For more than the past decade much effort has been spent in attempting to determine the genetic predictors of the effects of antipsychotic drugs, particularly in their positive effects on symptom response. It is clear that, despite this effort, identification of the major genetic contributors to the consequences of antipsychotic drug treatment still eludes us. There is a striking paucity of consistently reproducible findings in the pharmacogenetic studies reported. There are many reasons for this. One particularly important factor is that many studies are underpowered to identify what are often relatively small effects; this will inevitably introduce variability of results between studies. Other factors include differences in sample ethnicity, with the inevitable differences in genetic make-up between different ethnic samples. Different drug treatments may be associated with different pharmacogenetic influences, although it is important to note that, contrary to some suggestions in the literature, there is so far little evidence for truly drug-specific genetic associations. Other differences between samples may introduce inconsistencies; the response to treatment in first-episode and previously drug naïve patients may well differ in underlying pharmacological mechanisms from equivalent effects in patients with a chronic treatment history, resulting in different pharmacogenetic associations. Furthermore the clinical phenotypes measured may often be complex and multifactorial, composed of several physiological responses under different genetic control mechanisms, of which the negative and positive syndromes provide just one example. It should of course be remembered that symptom response to drug treatment is inevitably dependent on treatment adherence, and thus factors influencing compliance, such as unwanted side effects, will also be important in determining good response. Genetic factors also influence the emergence of adverse drug effects, and thus pharmacogenetic associations relating to the side effects of antipsychotic treatment, which have not been reviewed here, may indirectly contribute to the pharmacogenetic factors influencing symptom response.
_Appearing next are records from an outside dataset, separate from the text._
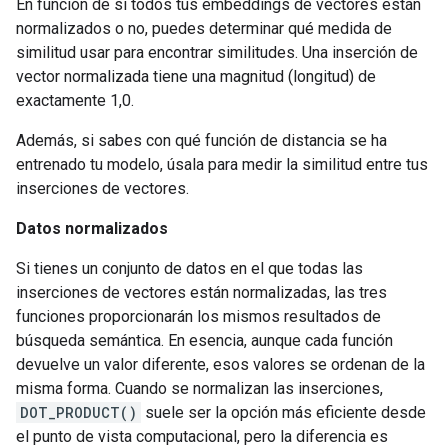
En función de si todos tus embeddings de vectores están
normalizados o no, puedes determinar qué medida de
similitud usar para encontrar similitudes. Una inserción de
vector normalizada tiene una magnitud (longitud) de
exactamente 1,0.
Además, si sabes con qué función de distancia se ha
entrenado tu modelo, úsala para medir la similitud entre tus
inserciones de vectores.
Datos normalizados
Si tienes un conjunto de datos en el que todas las
inserciones de vectores están normalizadas, las tres
funciones proporcionarán los mismos resultados de
búsqueda semántica. En esencia, aunque cada función
devuelve un valor diferente, esos valores se ordenan de la
misma forma. Cuando se normalizan las inserciones,
DOT_PRODUCT()
suele ser la opción más eficiente desde
el punto de vista computacional, pero la diferencia es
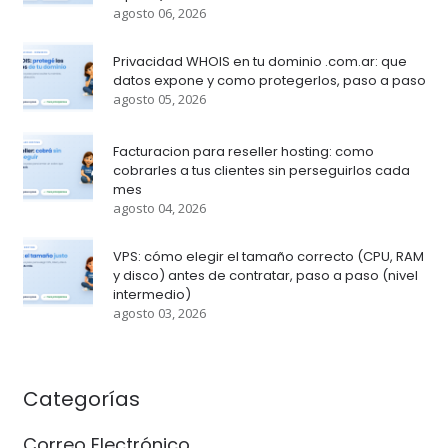
agosto 06, 2026
Privacidad WHOIS en tu dominio .com.ar: que
datos expone y como protegerlos, paso a paso
agosto 05, 2026
Facturacion para reseller hosting: como
cobrarles a tus clientes sin perseguirlos cada
mes
agosto 04, 2026
VPS: cómo elegir el tamaño correcto (CPU, RAM
y disco) antes de contratar, paso a paso (nivel
intermedio)
agosto 03, 2026
Categorías
Correo Electrónico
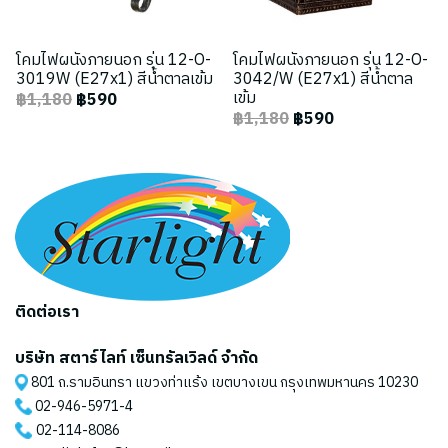
โคมไฟผนังภายนอก รุ่น 12-O-
โคมไฟผนังภายนอก รุ่น 12-O-
3019W (E27x1) สีน้ำตาลเข้ม
3042/W (E27x1) สีน้ำตาล
เข้ม
฿1,180
฿590
฿1,180
฿590
ติดต่อเรา
บริษัท สตาร์ไลท์ เซ็นทรัลเวิลด์ จำกัด
801 ถ.รามอินทรา แขวงท่าแร้ง เขตบางเขน กรุงเทพมหานคร 10230
02-946-5971
-4
02-114-8086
Future work will need to overcome these many limitations and discrepancies reported in the current literature. There is need for a greater recognition of the potential importance of gene-gene interactions and, as is increasingly apparent in understanding disease pathogenesis, gene-environment interactions in understanding properly the risk factors contributing to poor response to antipsychotic treatment.

Nevertheless, the pharmacogenetics of antipsychotic drugs has progressed enormously, and new findings are beginning to take us towards a better understanding of the mechanisms underlying the effects of these drugs. As the technology develops and genotyping of large numbers of SNPs in large samples becomes cheaper and more accessible, findings from further GWAS studies will, we hope, converge to give us consistent results. Identifying such results will open up opportunities for predictive genetic testing, once their validity and, importantly, utility in the clinic are established.